Firma DreamWorks stojąca za serią „Shrek” wychodzi właśnie z takiego założenia, a skoro bardzo się spodobał nowy „Kot w butach”, to dlaczego nie powrócić do ojca założyciela całego cyklu. Minęło już 20 lat od pierwszego i genialnego „Shreka”, mijają kolejne lata od debiutu w 2010 roku średniej jakości czwartej części, która zamknąć miała całą tę serię. Lata mijały, przyszła pandemia, rozwalił się system, pojawiło się nowe kierownictwo, postanowiono powrócić do „Shreka”.
Sukces tego przedsięwzięcia gwarantuje na pewno udział gwiazd oryginalnego filmu i trwają już rozmowy z Mike’em Myersem, powracającą z emerytury Cameron Diaz i Eddiem Murphym. Założyciel i dyrektor generalny Illumination, Chris Meledandri, mówi o wielkim entuzjazmie aktorów… I ja się nie dziwię, bo cała trójka nie jest dziś przecież na absolutnym szczycie popularności i „Shrek” przypomni o nich światu.

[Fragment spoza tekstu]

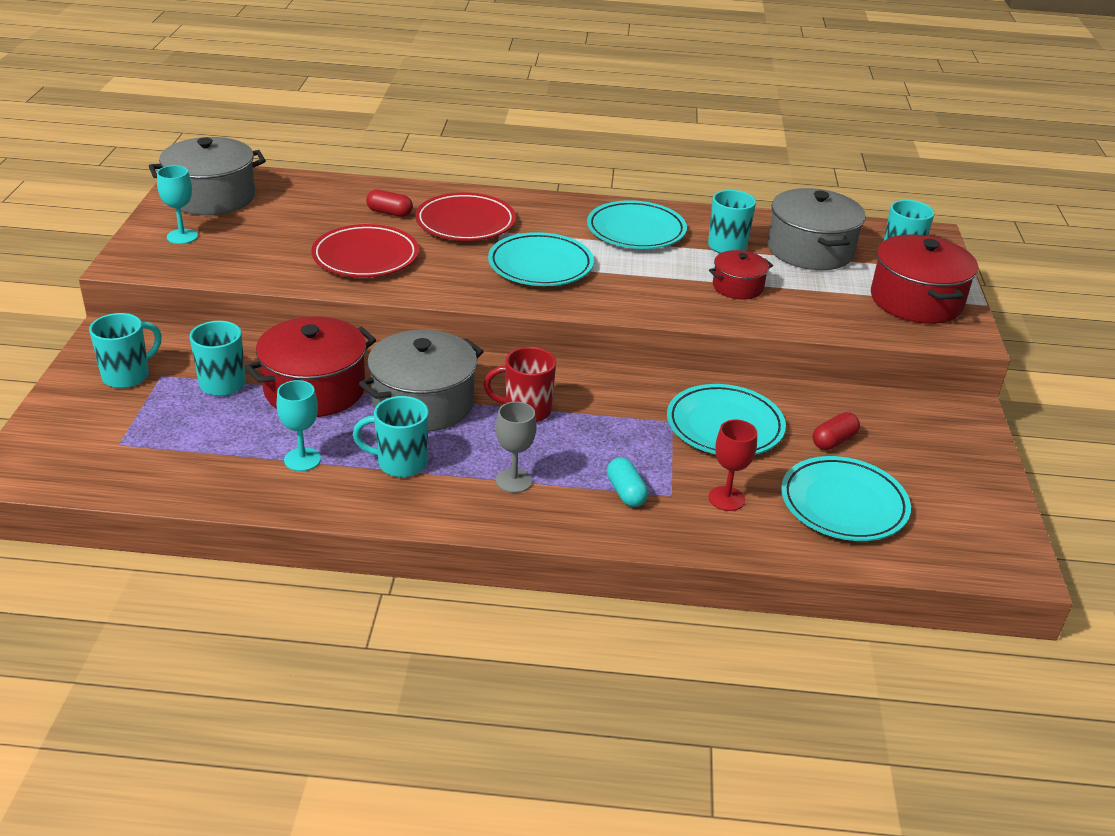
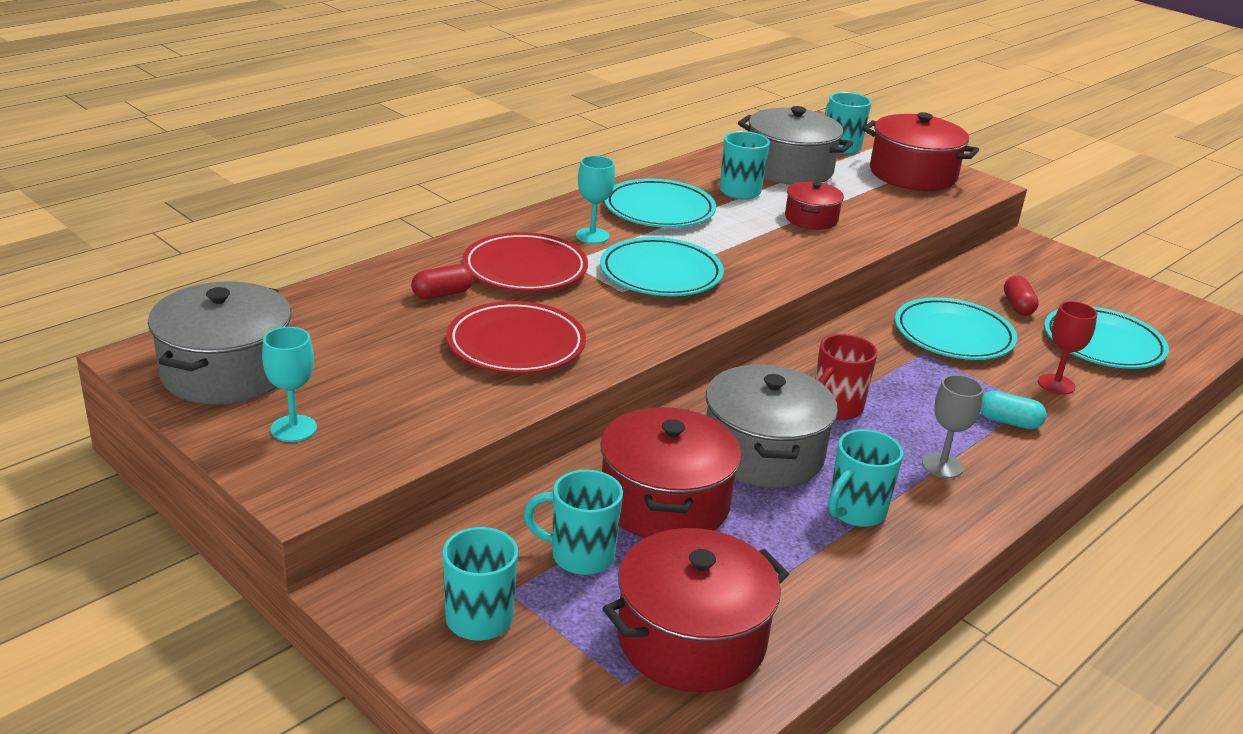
camera: 50 degrees left, 5 degrees down
turquoise goblet [277,380,321,471] -> turquoise goblet moved to [576,156,615,244]
none -> red pot [602,528,789,692]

Zresztą Eddie Murphy sam zaproponował spin-off przygód Osła, bo spodobał mu się sukces nowego „Kota w butach”. Już widzę tę radość w biurach księgowych, którzy dostali na tacy fantastyczny pomysł na przebój kinowy. Czy naprawdę nikt nie wpadł wcześniej na to, aby nakręcić taki film? Eddie Murphy to jednak mistrz.
I nie ma w tym nic złego. Hollywood od zawsze mocno eksploatowało swoje zasoby, auto się cytowało, powtarzało, krążyło wokół sprawdzonych tematów. Wiele razy ponoszono porażki, ale kreatywna księgowość sporo może, a produkcje takie nie umierają tylko po premierze, a potrafią przynosić korzyści swojej korporacji przez lata. Naiwnością byłoby więc tak po prostu krytykowanie działalności firm, które nastawione są na zyski. Mi po prostu żal, że coraz mniej jest w Hollywood odważnych i oryginalnych produkcji, że ryzyko minimalizuje się niemal do zera, tworząc głównie różnego rodzaju filmowe klony. Ciekawe dokąd to nas wszystkich zaprowadzi.